Skip to main content
BMC Geriatrics logoLink to BMC Geriatrics
. 2020 Nov 23;20:493. doi: 10.1186/s12877-020-01890-4

Effects of texture properties of semi-solid food on the sensory test for pharyngeal swallowing effort in the older adults

Jin-Woo Park 1,, Seul Lee 2, Byoungseung Yoo 3, Kiyeon Nam 1
PMCID: PMC7684931  PMID: 33228540

Abstract

Background

Increasing viscosity can reduce the risk of aspiration into the airway, but excessively thickened food may require more force and effort. We assumed that semi-solid foods with similar viscosities will behave differently in the oropharynx and there might exist the possibility that properties other than viscosity may have clinical relevance. This study aimed to find out the texture of semi-solid foods that affects the effort of pharyngeal swallow in the older adults.

Methods

Nine kinds of semi-solid foods not requiring mastication were selected for texture profile analysis (TPA), and included whipped cream, mayonnaise, soft tofu, mango pudding, boiled mashed pumpkin, boiled mashed potatoes, boiled mashed sweet potatoes, red bean paste, and peanut butter. Hardness, adhesiveness and cohesiveness of each food were measured three times by using the rheometer. A blinded sensory test using a 9-point hedonic scale was also conducted in eighteen older adults people to investigate how much effort was required to swallow food, and how much of the food remained in the pharynx after swallowing. The correlation between texture and sensory outcome was statistically analyzed.

Results

Foods that belonged to the same viscosity category showed different texture values, and the participants also rated different scores respectively. Only adhesiveness among three properties was significantly correlated with the sensory test. (r = 0.882, p = 0.002 for difficult to swallow, r = 0.879, p = 0.002 for sense of residue).

Conclusions

Adhesiveness was the most important property of the semi-solid foods, requiring most efforts in pharyngeal swallow in the older adults. If we select and provide food having low adhesiveness value in the same viscosity category, there might be the possibility to make it easier to swallow in older adults.

Supplementary Information

The online version contains supplementary material available at 10.1186/s12877-020-01890-4.

**Problems and tasks:**
(1) Answer these questions from the swallowing study abstract:
(a) How many older adults took part in the blinded sensory test?
(b) What instrument measured the hardness, adhesiveness and cohesiveness of each food?
(c) Which of the three texture properties was significantly correlated with the sensory test?
(2) Pick up the swallowing study abstract after its final sentence and keep writing.
The listing that comes next is separate material and is not part of the swallowing study abstract.

**Dataset content:**
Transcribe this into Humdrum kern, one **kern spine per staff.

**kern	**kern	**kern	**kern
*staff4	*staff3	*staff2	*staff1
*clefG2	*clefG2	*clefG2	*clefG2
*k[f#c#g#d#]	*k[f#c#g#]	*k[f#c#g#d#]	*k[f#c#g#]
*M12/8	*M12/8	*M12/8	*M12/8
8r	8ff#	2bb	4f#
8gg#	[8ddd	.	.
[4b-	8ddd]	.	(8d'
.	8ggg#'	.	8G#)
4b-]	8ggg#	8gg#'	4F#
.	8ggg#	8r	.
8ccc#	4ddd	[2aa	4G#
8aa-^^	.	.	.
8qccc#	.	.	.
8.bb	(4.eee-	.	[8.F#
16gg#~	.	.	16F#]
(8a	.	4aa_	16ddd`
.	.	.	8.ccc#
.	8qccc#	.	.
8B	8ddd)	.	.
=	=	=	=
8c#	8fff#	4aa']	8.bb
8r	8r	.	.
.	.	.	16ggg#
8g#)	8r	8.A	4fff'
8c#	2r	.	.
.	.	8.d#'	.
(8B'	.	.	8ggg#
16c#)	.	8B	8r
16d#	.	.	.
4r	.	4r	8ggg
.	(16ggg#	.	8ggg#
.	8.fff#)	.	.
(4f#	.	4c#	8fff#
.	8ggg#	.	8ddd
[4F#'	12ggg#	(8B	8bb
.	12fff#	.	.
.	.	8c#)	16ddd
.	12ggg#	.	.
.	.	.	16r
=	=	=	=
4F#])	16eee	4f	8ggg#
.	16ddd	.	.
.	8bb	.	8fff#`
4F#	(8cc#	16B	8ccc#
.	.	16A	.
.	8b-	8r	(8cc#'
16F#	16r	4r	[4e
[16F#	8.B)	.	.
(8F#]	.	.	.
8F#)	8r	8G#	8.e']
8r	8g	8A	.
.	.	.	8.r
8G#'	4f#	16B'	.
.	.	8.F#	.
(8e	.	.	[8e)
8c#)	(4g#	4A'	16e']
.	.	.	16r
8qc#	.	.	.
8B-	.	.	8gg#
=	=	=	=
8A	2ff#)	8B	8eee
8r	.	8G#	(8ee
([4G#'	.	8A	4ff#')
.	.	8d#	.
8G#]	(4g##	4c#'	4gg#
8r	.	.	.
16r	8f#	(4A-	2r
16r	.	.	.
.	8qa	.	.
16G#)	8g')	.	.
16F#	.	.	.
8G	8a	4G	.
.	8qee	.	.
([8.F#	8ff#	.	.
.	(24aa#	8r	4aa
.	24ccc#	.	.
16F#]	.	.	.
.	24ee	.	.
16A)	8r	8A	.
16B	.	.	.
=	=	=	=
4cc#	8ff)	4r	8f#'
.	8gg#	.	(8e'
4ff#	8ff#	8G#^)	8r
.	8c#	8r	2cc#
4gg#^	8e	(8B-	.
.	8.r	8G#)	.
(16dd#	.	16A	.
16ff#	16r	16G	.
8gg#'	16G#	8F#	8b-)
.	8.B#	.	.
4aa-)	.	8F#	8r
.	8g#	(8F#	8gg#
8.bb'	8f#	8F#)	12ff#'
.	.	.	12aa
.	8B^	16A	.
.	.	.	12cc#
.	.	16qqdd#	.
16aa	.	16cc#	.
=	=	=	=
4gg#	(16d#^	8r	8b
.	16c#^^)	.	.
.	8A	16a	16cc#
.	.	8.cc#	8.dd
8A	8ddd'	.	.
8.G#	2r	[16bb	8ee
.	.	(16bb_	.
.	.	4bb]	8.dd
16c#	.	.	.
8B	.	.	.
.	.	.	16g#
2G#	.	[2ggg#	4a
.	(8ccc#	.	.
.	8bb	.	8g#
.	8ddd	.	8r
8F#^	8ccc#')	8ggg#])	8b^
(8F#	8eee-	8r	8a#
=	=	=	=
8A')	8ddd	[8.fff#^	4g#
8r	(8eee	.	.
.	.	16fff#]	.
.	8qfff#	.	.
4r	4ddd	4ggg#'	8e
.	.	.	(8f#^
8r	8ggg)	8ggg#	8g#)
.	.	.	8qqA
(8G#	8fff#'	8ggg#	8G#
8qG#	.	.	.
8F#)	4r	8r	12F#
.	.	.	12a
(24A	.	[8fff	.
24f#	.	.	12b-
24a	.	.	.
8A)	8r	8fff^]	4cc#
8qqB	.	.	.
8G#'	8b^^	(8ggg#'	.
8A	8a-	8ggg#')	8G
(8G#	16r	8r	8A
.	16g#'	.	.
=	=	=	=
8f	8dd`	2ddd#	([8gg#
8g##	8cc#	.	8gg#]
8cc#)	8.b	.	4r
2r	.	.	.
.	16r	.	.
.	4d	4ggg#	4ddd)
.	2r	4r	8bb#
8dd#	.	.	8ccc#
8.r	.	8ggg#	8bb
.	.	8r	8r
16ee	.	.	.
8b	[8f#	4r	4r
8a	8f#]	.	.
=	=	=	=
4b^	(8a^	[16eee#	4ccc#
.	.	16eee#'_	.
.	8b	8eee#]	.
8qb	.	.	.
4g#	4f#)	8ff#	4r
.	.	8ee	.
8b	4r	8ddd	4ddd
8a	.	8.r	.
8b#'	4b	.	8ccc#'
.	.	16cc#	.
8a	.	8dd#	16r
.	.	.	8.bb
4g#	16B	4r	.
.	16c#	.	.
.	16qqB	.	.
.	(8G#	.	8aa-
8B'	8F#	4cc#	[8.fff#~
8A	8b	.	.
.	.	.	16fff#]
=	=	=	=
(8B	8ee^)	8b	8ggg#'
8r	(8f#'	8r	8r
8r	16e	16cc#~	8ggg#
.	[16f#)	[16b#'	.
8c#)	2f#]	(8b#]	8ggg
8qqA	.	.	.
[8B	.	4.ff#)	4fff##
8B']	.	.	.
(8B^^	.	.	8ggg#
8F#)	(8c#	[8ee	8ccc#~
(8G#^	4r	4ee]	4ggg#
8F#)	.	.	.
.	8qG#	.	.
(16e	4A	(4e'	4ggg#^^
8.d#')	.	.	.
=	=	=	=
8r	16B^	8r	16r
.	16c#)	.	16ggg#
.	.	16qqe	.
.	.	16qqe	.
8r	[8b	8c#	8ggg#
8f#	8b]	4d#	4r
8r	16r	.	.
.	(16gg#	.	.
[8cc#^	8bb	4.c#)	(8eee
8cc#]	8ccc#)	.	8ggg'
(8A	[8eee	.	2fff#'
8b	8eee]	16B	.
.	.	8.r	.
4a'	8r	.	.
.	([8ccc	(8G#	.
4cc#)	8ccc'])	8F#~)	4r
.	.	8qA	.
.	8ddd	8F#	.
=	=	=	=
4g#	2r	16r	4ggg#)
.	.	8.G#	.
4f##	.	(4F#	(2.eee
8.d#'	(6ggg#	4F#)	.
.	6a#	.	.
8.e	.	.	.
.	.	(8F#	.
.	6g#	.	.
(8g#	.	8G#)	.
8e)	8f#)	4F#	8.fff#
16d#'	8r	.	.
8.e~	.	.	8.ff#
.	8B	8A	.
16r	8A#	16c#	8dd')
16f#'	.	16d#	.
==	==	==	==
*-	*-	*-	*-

**Answers to the exercises:**
(1)
(a) Eighteen.
(b) A rheometer.
(c) Adhesiveness.

(2)
Keywords: Dysphagia, Diet, Viscosity, Texture, Ageing

Background

Oropharyngeal dysphagia refers to having difficulty in transporting food safely from the mouth to the esophagus. It can cause dehydration, nutrition deficit, aspiration pneumonia and even death [1, 2]. It commonly occurs in patients with neurologic deterioration such as stroke or Parkinson disease [3] or head and neck cancers [4]. Because the incidence of dysphagia-related diseases increases with age, dysphagia occurs more frequently in the older adults [5].

Clinically, the use of viscosity-modified food has become very important in the treatment of dysphagia [68]. It is widely known that the liquid like water flows quickly and can pose a risk to people with dysphagia [6, 9]. Therefore, thickened liquids are highly recommended as slowing down the flow rate can provide the time required to close the airways [6, 10]. In contrary, excessively thickened food may require much more force on the tongue and pharynx during swallowing. People with weakened tongue and pharyngeal muscles are at risk of leaving residues in the pharyngeal recess after swallowing [11, 12].

However, we have experienced the effect of semi-solid foods with similar viscosity on swallowing is not the same. Mostly, it requires a lot of effort, but sometimes it is easy and safe for example, peanut butter vs. soft tofu. Which factors make this difference? We assumed that food texture (hardness, adhesiveness or cohesiveness), other than viscosity, might have clinical relevance. Hardness is the force that is required to compress food between the tongue and palate to a given deformation or to penetration. Adhesiveness is defined that the work required to remove food that adheres to the mouth (generally the palate) during the normal swallowing process and cohesiveness means the strength of internal bonds making up the body of the food [13]. It was especially thought to affect older adults or dysphagia patients than healthy adults. Therefore, this study was aimed to find out the texture of semi-solid food affects the effort of pharyngeal swallow in the older adults.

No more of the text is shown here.